### Task requirements
All lines holding the string "this" should be copied from the data below.

________________________

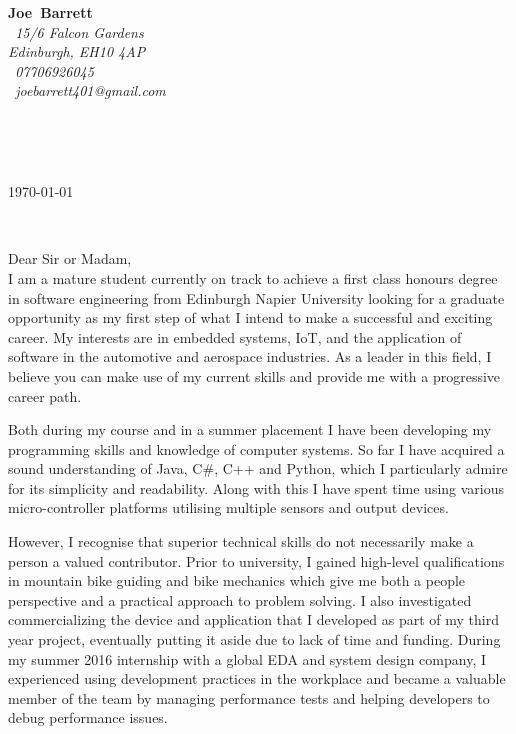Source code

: \documentclass{article}
\makeatletter
\def\firstname{Joe}
\def\surname{Barrett}
\def\address{\faMapMarker~15/6 Falcon Gardens\\Edinburgh, EH10 4AP\\}
\def\phone{\faMobilePhone~07706926045}
\def\email{\faEnvelopeO~joebarrett401@gmail.com}
\def\FileAuthor{\firstname\ \surname}
\def\compName{}
\def\compAddress{}
\makeatother
\begin{document}
	\hfill%
\begin{minipage}[t]{.6\textwidth}
	\raggedleft%
	{\bfseries \FileAuthor}\\[.35ex]
	\small\itshape%
	\address[.35ex]
	\phone\\
	\email

\end{minipage}\\[1em]
%
\begin{minipage}[t]{.4\textwidth}
	\raggedright%
	{\bfseries \compName}\\[.35ex]
	\small\itshape%
	\compAddress
\end{minipage}
\hfill
\begin{minipage}[t]{.4\textwidth}
	\hfill
	\raggedleft
	\today
\end{minipage}\\[2em]
\raggedright
Dear Sir or Madam,\\[1.5em]
%

I am a mature student currently on track to achieve a first class honours degree in software engineering from Edinburgh Napier University looking for a graduate opportunity as my first step of what I intend to make a successful and exciting career. My interests are in embedded systems, IoT, and the application of software in the automotive and aerospace industries. As a leader in this field, I believe you can make use of my current skills and provide me with a progressive career path.

Both during my course and in a summer placement I have been developing my programming skills and knowledge of computer systems. So far I have acquired a sound understanding of Java, C\#, C++ and Python, which I particularly admire for its simplicity and readability. Along with this I have spent time using various micro-controller platforms utilising multiple sensors and output devices.

However, I recognise that superior technical skills do not necessarily make a person a valued contributor. Prior to university, I gained high-level qualifications in mountain bike guiding and bike mechanics which give me both a people perspective and a practical approach to problem solving. I also investigated commercializing the device and application that I developed as part of my third year project, eventually putting it aside due to lack of time and funding. During my summer 2016 internship with a global EDA and system design company, I experienced using development practices in the workplace and became a valuable member of the team by managing performance tests and helping developers to debug performance issues.
\end{document}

________________________

### Exercise answer
I am a mature student currently on track to achieve a first class honours degree in software engineering from Edinburgh Napier University looking for a graduate opportunity as my first step of what I intend to make a successful and exciting career. My interests are in embedded systems, IoT, and the application of software in the automotive and aerospace industries. As a leader in this field, I believe you can make use of my current skills and provide me with a progressive career path.
Both during my course and in a summer placement I have been developing my programming skills and knowledge of computer systems. So far I have acquired a sound understanding of Java, C\#, C++ and Python, which I particularly admire for its simplicity and readability. Along with this I have spent time using various micro-controller platforms utilising multiple sensors and output devices.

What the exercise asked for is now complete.